A local forest landscape restoration program will get $3 million in federal infrastructure funding to reduce fuels and improve portions of the Rogue River-Siskiyou National Forest across Southern Oregon.
The Rogue Basin Collaborative Forest Landscape Restoration Project is among 15 landscape projects funded in eight states, according to news releases from the Rogue River-Siskiyou National Forest and the U.S. Department of Agriculture. Combined, the projects in Oregon, California, Washington, Arkansas, Colorado, Missouri, New Mexico, Oklahoma received a combined $31 million.
The local project focuses on a 300,000-acre portion of forestland “which are most relevant to reducing wildfire risks to nearby communities,” according to the National Forest.
The Rogue Basin Collaborative Forest Landscape Restoration Project will use the federal funds largely from the Bipartisan Infrastructure Law to fund restoration projects in the Applegate and Illinois valleys, according to a statement from project Executive Director Terry Fairbanks.
“With this funding, the Rogue River-Siskiyou National Forest, in collaboration with partners, will be able to complete restoration and fuels reduction projects at the landscape scale in both the Applegate and the Illinois Valley first, and then around communities in Butte Falls/Prospect, as well as in Brookings/Agness and the Elk River watershed in the future,” Fairbanks stated.

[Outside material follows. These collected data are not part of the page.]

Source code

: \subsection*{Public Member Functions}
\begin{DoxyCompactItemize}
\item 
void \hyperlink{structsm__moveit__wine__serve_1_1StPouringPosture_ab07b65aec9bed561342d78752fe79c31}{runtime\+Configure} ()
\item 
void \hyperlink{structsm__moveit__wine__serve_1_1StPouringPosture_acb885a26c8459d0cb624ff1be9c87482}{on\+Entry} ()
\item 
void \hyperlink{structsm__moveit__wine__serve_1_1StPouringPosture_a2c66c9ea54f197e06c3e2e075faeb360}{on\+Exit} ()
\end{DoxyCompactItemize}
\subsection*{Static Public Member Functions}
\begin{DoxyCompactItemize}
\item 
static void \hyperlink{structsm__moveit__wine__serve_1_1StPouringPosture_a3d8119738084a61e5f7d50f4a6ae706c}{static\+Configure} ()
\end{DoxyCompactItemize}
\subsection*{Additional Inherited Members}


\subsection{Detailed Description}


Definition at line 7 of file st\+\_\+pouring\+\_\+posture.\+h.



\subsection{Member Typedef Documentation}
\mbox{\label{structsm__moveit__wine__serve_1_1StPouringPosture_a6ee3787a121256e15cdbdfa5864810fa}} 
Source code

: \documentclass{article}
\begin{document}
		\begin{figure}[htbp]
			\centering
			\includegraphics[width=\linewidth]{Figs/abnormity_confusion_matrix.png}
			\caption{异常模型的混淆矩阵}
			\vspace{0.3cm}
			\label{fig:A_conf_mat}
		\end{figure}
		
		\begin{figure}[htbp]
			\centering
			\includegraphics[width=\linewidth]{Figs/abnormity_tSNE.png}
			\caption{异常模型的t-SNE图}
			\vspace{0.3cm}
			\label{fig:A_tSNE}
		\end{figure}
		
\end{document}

The restoration project developed a 20-year strategic plan of land treatments such as fuels reduction involving 4.6 million acres. The project collaborates with nearby projects on lands managed by the Bureau of Land Management-Medford District and private landowners. The joint effort will “create an all-lands strategy for risk reduction to local communities,” according to the Forest Service.
Other Oregon landscape projects funded by the Collaborative Forest Landscape Restoration Program using infrastructure funding include $2 million for the Lakeview Stewardship Project in Lake County, $3 million to the Southern Blues Restoration Coalition in Malheur National Forest, according to the USDA.
The Southern Oregon project is part of $11.6 million in federal funding for five collaborative forestry projects across the state, according to a joint release from Sens. Ron Wyden and Jeff Merkley.
The Collaborative Forest Landscape Restoration projects involve local timber industry and environmental stakeholders selected by a federal advisory committee.
According to Merkley’s office, Merkley worked with Republican Senator Mike Crapo of Idaho on the bipartisan Collaborative Forest Landscape Restoration program in the 2018 Farm Bill, and Merkley used his position as Chairman of the Senate Interior Appropriations Subcommittee to increase funding for the program this year, according to the release.
“Oregon’s worsening wildfires seasons are a stark reminder of how important resilient forests are to protecting our communities,” Merkley stated in the release, adding that CFLRP projects “help thin overgrown forest, support better ecosystems, reduce the threat of severe wildfires and create more jobs.”
Lomakatsi Restoration Project executive director Marko Bey also praised “this level of investment in forest health at the landscape scale” in Wyden and Merkley’s release, calling it “the culmination of two decades of collaboration between agencies, tribes, nonprofits, industry and communities.”
“As a nonprofit partner, we look forward to increasing the pace and scale of forest restoration as we layor in our training programs to further build local workforce capacity in the forestry sector and support the growing restoration economy,” Bey added.